Также безумно долго она идет к двери, хотя её грузовик все еще припаркован возле дома. И когда открывает, она выглядит… плохо.
Даже мрачно.
– Привет, – говорю я и встаю на цыпочки, чтобы её поцеловать. Она недавно приняла душ, пахнет мылом и кофе. Но она не наклоняется ко мне, а только подставляет щеку.
– Привет, – избегая зрительного контакта, Настя отходит, чтобы я смогла пройти в дом.
– Сегодня ты не очень-то и… любезная, – бормочу я, усаживаясь на диван. Я чувствую тяжесть в животе и, глядя на неё, начинаю мысленно вспоминать, что я сказала или сделала за последние сутки, из-за чего она могла так себя вести. – Я что-то сделала?
Она хмыкает, пожимает плечами и спрашивает:
– Ну как дела?
Я на минутку останавливаюсь, ведь она не ответила на мой вопрос. Но я пришла сюда с хорошими новостями, меня так и распирает все рассказать и поднять ей настроение.
– Я пришла кое-что тебе сказать. Что-то очень хорошее.
– Хорошее, говоришь? – глядя на меня, спрашивает она. Её лицо с мрачного меняется на заинтересованное. – Хорошие новости о твоей маме?
Я замираю, не уверенная, правильно ли я расслышала.
– Что ты сказала?
– О твоей маме? – повторяет она. – Хорошие новости о ее здоровье?
– Но как… – запинаюсь я, закрыв глаза, и сердце подпрыгивает в груди. Насте я еще ничего не говорила, значит, она узнала от кого-то еще. – Нет. Но я… Как ты… – я оглядываюсь вокруг, пытаясь найти слова. Кто ей рассказал, и как много она знает? Желудок скручивает. Теперь мне понятно её настроение. – Насть, я собиралась тебе рассказать, но это не было…

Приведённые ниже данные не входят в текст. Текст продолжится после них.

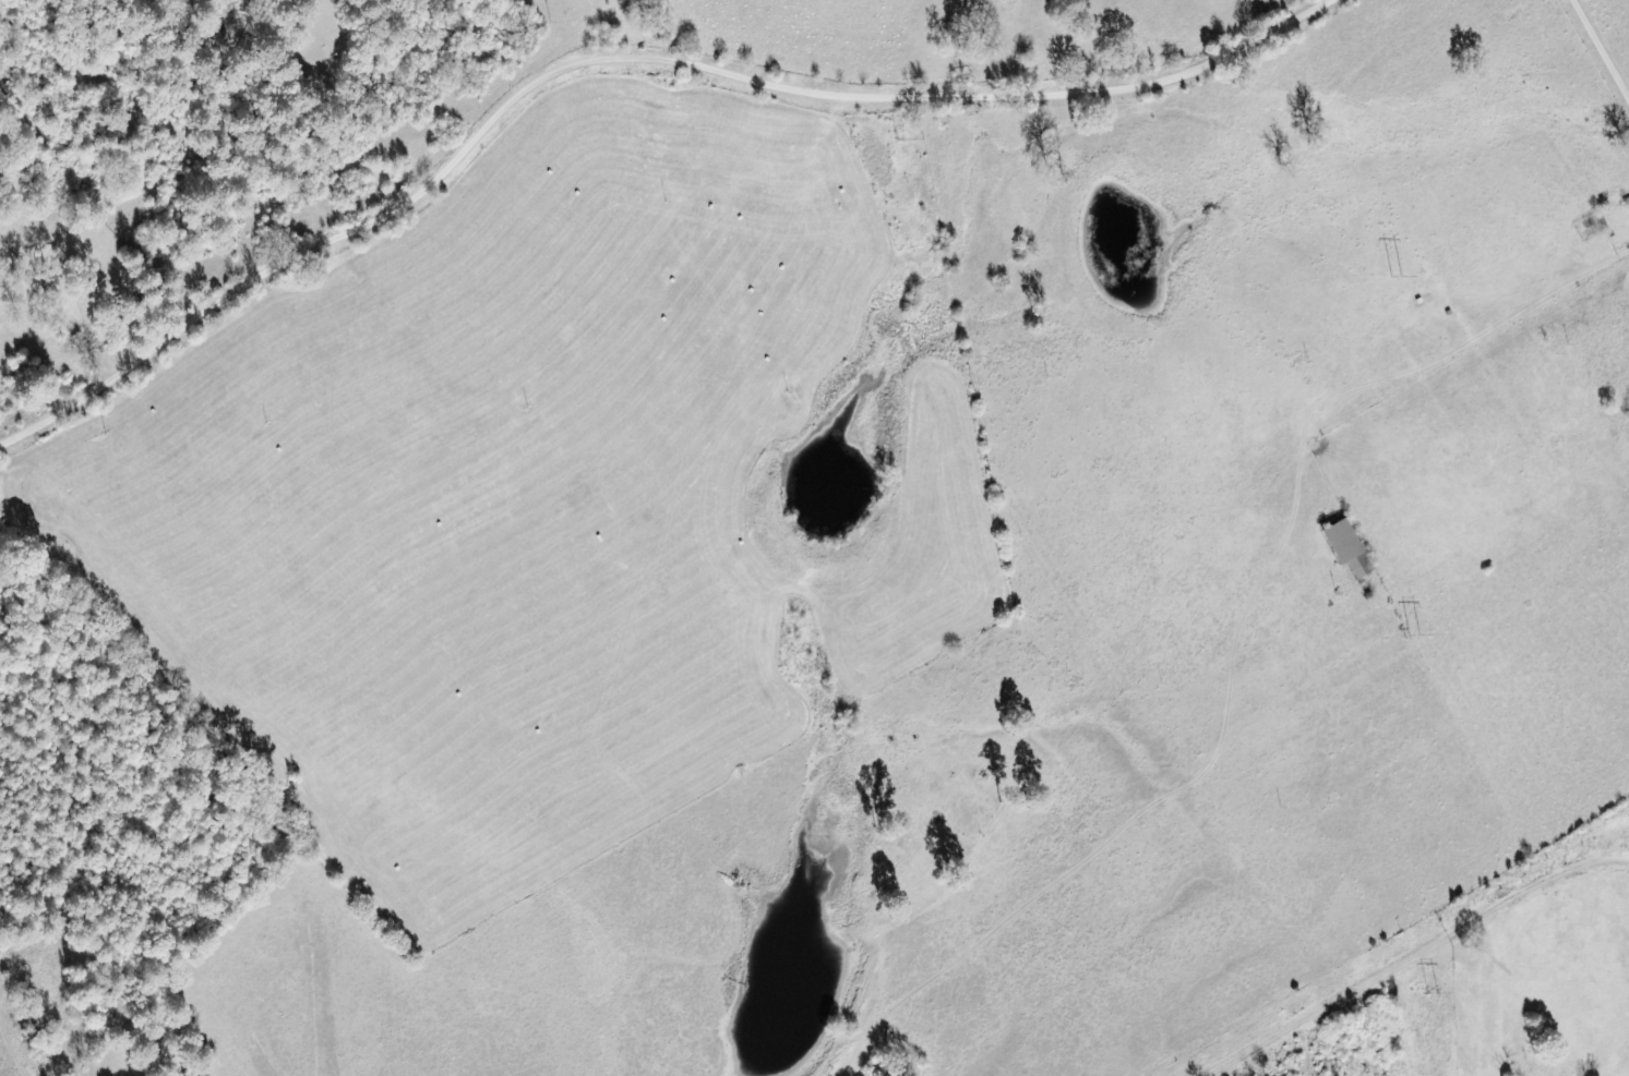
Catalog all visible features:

Её лицо снова напряжено, а челюсти сжаты.
– Но ты поняла, что твоя мама болеет тем же, от чего умерла моя. Я думала, ты доверишься мне, потому что я единственный человек из многих, кто сейчас понимает твои чувства. Кроме того, ну, знаешь, потому что ты меня любишь.
Я отступаю, в груди начинает закипать злость.

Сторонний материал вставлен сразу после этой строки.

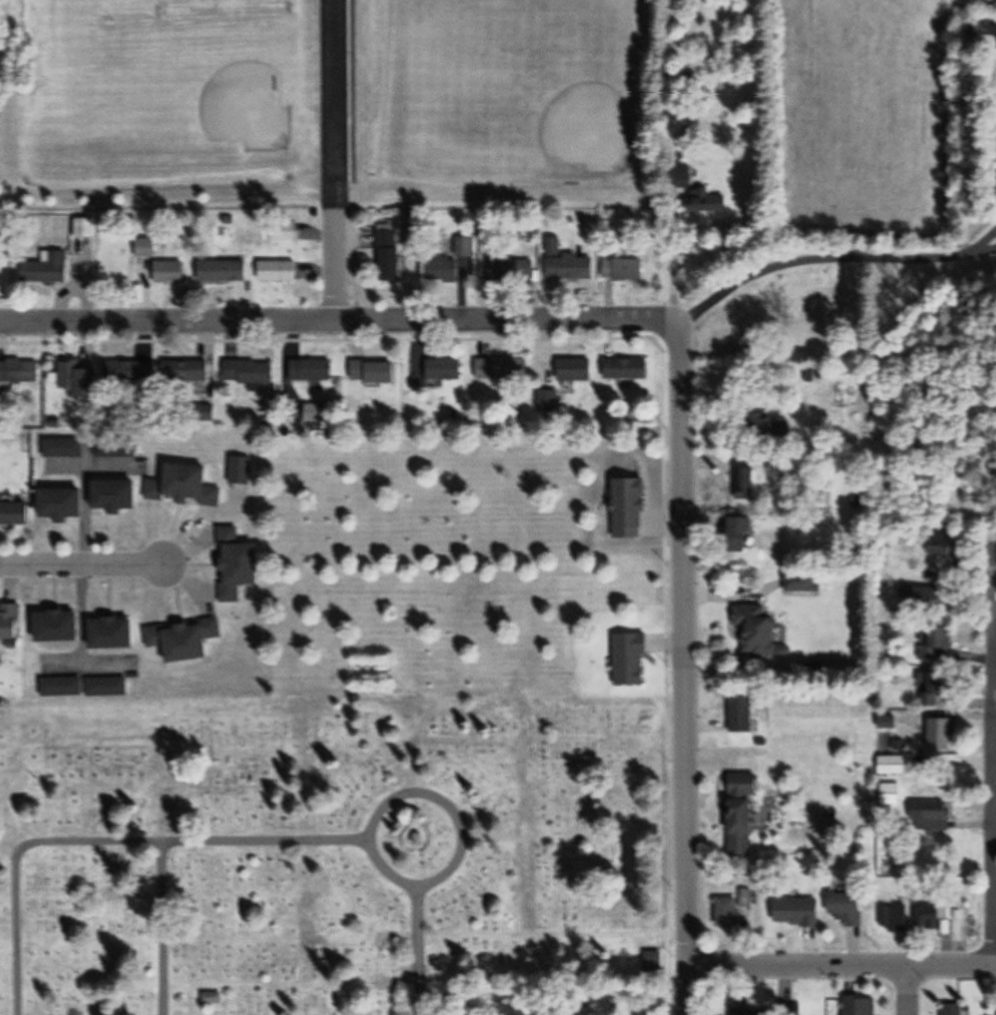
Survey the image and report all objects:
park: (525, 41)
park: (248, 108)
park: (584, 132)
road: (334, 163)
building: (706, 202)
building: (84, 229)
building: (285, 232)
building: (466, 247)
building: (389, 254)
road: (829, 261)
building: (568, 265)
building: (48, 270)
building: (443, 271)
building: (511, 271)
building: (623, 271)
building: (223, 272)
building: (279, 272)
building: (169, 273)
road: (338, 326)
building: (627, 369)
building: (443, 370)
building: (501, 370)
building: (576, 370)
building: (20, 371)
building: (311, 371)
building: (249, 372)
building: (373, 372)
building: (131, 374)
building: (188, 374)
building: (79, 378)
building: (548, 401)
building: (319, 413)
building: (768, 429)
building: (64, 448)
building: (185, 486)
building: (745, 487)
building: (116, 497)
building: (64, 504)
building: (15, 513)
building: (744, 534)
building: (943, 544)
road: (82, 559)
building: (238, 565)
building: (803, 581)
building: (928, 597)
building: (10, 622)
building: (61, 627)
building: (759, 631)
building: (114, 634)
building: (184, 640)
building: (935, 642)
road: (679, 670)
building: (62, 687)
building: (106, 687)
building: (938, 692)
building: (743, 713)
building: (941, 735)
road: (994, 754)
building: (893, 765)
road: (390, 804)
building: (746, 816)
building: (929, 816)
road: (995, 827)
road: (90, 842)
park: (310, 843)
building: (734, 909)
building: (849, 909)
building: (798, 913)
building: (932, 916)
building: (895, 919)
road: (415, 929)
road: (841, 965)
road: (904, 990)
road: (412, 991)
building: (212, 999)
building: (745, 1006)
building: (862, 1006)
building: (955, 1010)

– Ты мне сейчас выговариваешь, потому что я немедленно не поделилась с тобой?
Она закрывает глаза, прижав пальцы ко лбу.
– Я весь день об этом думала, Печенька. Понимаю, почему ты сразу мне все не рассказала, правда. Но хотя бы позже… – она качает головой. – Я себя дерьмово чувствовала, все валилось из рук, и ты действительно мне помогла. Именно ты. И это помогло мне понять, что между нами не только физическое притяжение. Но, похоже, тебе совсем не нужна такая же поддержка от меня.

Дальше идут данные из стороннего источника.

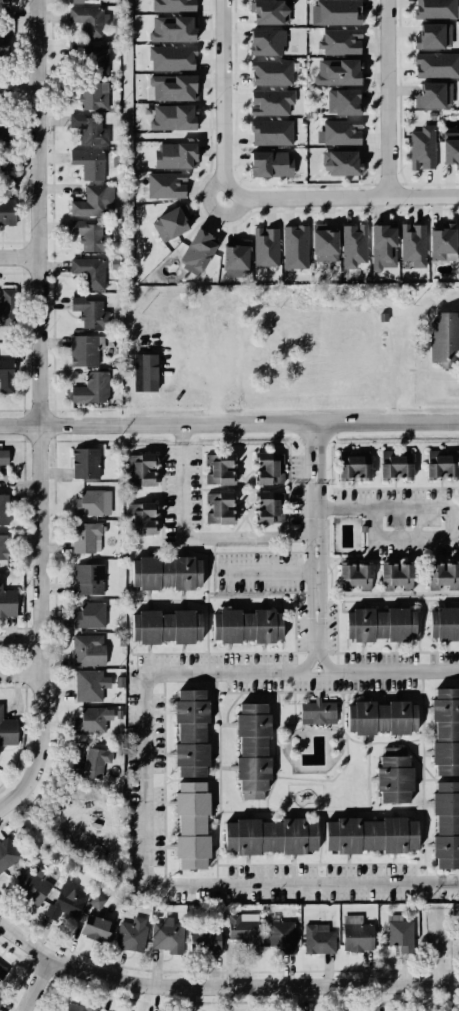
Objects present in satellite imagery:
building: (80, 0)
building: (7, 1)
building: (171, 5)
building: (433, 7)
building: (265, 11)
building: (336, 12)
building: (7, 17)
building: (87, 22)
building: (171, 28)
building: (426, 34)
road: (20, 35)
building: (264, 41)
building: (341, 42)
building: (0, 45)
building: (168, 57)
building: (95, 58)
building: (433, 65)
road: (10, 72)
road: (22, 72)
building: (267, 72)
building: (337, 73)
road: (21, 75)
road: (20, 87)
road: (20, 87)
building: (173, 88)
building: (90, 94)
building: (427, 95)
road: (223, 96)
road: (387, 98)
building: (340, 102)
building: (268, 104)
road: (10, 106)
building: (170, 117)
building: (90, 129)
building: (5, 132)
building: (338, 132)
building: (269, 134)
building: (4, 144)
building: (419, 147)
building: (448, 149)
building: (171, 156)
building: (87, 160)
building: (268, 163)
building: (337, 163)
road: (20, 171)
building: (162, 186)
road: (207, 189)
road: (343, 196)
building: (88, 201)
road: (51, 206)
building: (4, 211)
road: (230, 212)
building: (169, 220)
building: (82, 236)
building: (457, 236)
road: (13, 240)
building: (438, 242)
building: (291, 244)
building: (350, 244)
building: (412, 244)
building: (264, 245)
building: (321, 245)
building: (192, 247)
building: (379, 247)
road: (20, 255)
road: (21, 256)
building: (231, 256)
building: (88, 271)
road: (13, 272)
building: (90, 311)
building: (5, 317)
building: (118, 323)
building: (441, 336)
road: (22, 340)
building: (81, 347)
building: (7, 372)
building: (145, 373)
building: (87, 382)
road: (13, 409)
road: (37, 409)
road: (51, 409)
road: (81, 409)
road: (40, 412)
road: (229, 419)
road: (22, 424)
road: (53, 425)
road: (82, 439)
road: (13, 440)
road: (22, 453)
building: (82, 462)
building: (437, 462)
building: (2, 463)
road: (53, 463)
building: (394, 463)
building: (349, 464)
building: (139, 466)
building: (267, 466)
building: (220, 468)
building: (89, 502)
building: (265, 506)
building: (219, 507)
building: (4, 508)
road: (449, 511)
building: (143, 518)
building: (84, 539)
road: (194, 539)
road: (318, 543)
building: (3, 546)
building: (168, 572)
road: (270, 572)
building: (442, 575)
building: (396, 576)
building: (355, 577)
building: (89, 580)
building: (7, 603)
building: (86, 614)
building: (248, 625)
building: (381, 625)
building: (445, 625)
building: (167, 626)
road: (22, 641)
building: (87, 650)
road: (22, 672)
building: (120, 680)
building: (89, 685)
building: (317, 709)
building: (383, 717)
building: (90, 719)
building: (8, 729)
building: (444, 730)
building: (194, 732)
road: (218, 732)
building: (254, 750)
building: (88, 764)
road: (148, 776)
building: (394, 779)
building: (445, 822)
building: (193, 824)
building: (372, 835)
building: (272, 837)
building: (7, 853)
building: (33, 885)
building: (97, 899)
building: (65, 907)
building: (95, 926)
building: (245, 930)
building: (167, 934)
building: (400, 934)
building: (282, 935)
building: (130, 936)
building: (359, 937)
building: (319, 938)
building: (205, 940)
road: (438, 946)
building: (3, 972)
road: (35, 983)
road: (221, 986)
building: (0, 1000)
building: (78, 1008)

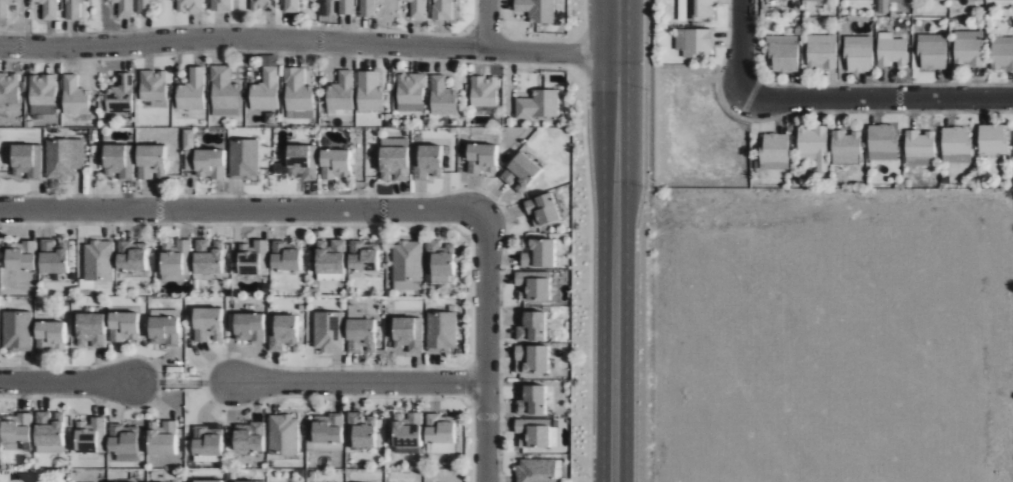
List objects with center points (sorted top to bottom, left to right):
building: (818, 0)
building: (1004, 0)
building: (192, 5)
building: (223, 5)
building: (265, 5)
building: (294, 5)
building: (347, 6)
building: (883, 6)
building: (6, 7)
building: (126, 7)
building: (146, 7)
building: (369, 7)
building: (50, 8)
building: (76, 8)
building: (419, 8)
building: (445, 9)
building: (695, 9)
building: (537, 10)
road: (583, 17)
road: (474, 18)
road: (499, 18)
road: (486, 24)
road: (232, 26)
road: (617, 26)
road: (483, 35)
road: (572, 38)
road: (533, 40)
road: (308, 41)
building: (693, 42)
road: (741, 49)
building: (968, 49)
building: (821, 52)
building: (891, 52)
building: (932, 52)
road: (580, 53)
building: (783, 53)
building: (1002, 53)
building: (858, 54)
road: (495, 63)
building: (154, 85)
building: (9, 88)
building: (224, 88)
building: (411, 88)
building: (44, 89)
building: (194, 90)
building: (298, 90)
building: (267, 91)
building: (342, 91)
building: (485, 91)
building: (371, 92)
building: (122, 95)
building: (76, 96)
building: (444, 97)
road: (880, 100)
building: (539, 105)
building: (992, 139)
building: (881, 142)
building: (846, 143)
building: (813, 144)
building: (919, 144)
building: (955, 145)
building: (774, 151)
building: (64, 158)
building: (243, 158)
building: (480, 158)
building: (201, 159)
building: (392, 159)
building: (842, 159)
building: (26, 161)
building: (117, 161)
building: (426, 161)
building: (924, 161)
building: (299, 163)
building: (333, 164)
building: (519, 172)
building: (541, 209)
road: (240, 210)
building: (537, 253)
building: (19, 256)
building: (130, 256)
building: (362, 256)
building: (206, 257)
building: (250, 257)
building: (284, 257)
building: (329, 260)
building: (175, 261)
building: (97, 262)
building: (440, 263)
building: (406, 265)
road: (601, 265)
road: (626, 266)
building: (531, 285)
building: (206, 325)
building: (530, 326)
building: (122, 327)
building: (163, 327)
building: (247, 327)
building: (89, 330)
building: (16, 331)
building: (282, 331)
building: (441, 331)
building: (327, 332)
building: (407, 334)
building: (48, 336)
building: (360, 336)
road: (484, 347)
building: (530, 359)
road: (351, 383)
road: (71, 384)
building: (14, 428)
building: (325, 429)
building: (405, 430)
building: (361, 431)
building: (48, 433)
building: (532, 433)
building: (283, 435)
building: (438, 435)
building: (90, 436)
building: (247, 437)
building: (160, 438)
building: (121, 439)
building: (206, 443)
building: (535, 470)
building: (206, 481)
building: (239, 481)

Я начала было перебивать её, но она поднимает руку, останавливая меня.
– И когда мы обе признали, что между нами нечто большее – мы знали, что это так – ты ничего мне не рассказала. Я знаю, что для тебя значит твоя семья, Полина. Знаю, как вы близки. Мне очевидно, почему ты была такой отчаянной и расстроенной, и рядом со мной не хотела обо всем этом думать. Я понимаю. Но я не могу понять, почему прошлой ночью или в те другие разы, когда были только мы вдвоем, и так прекрасно друг друга понимали, ты не могла просто… – она замолкает, проводит рукой по лицу и садится на стул напротив меня.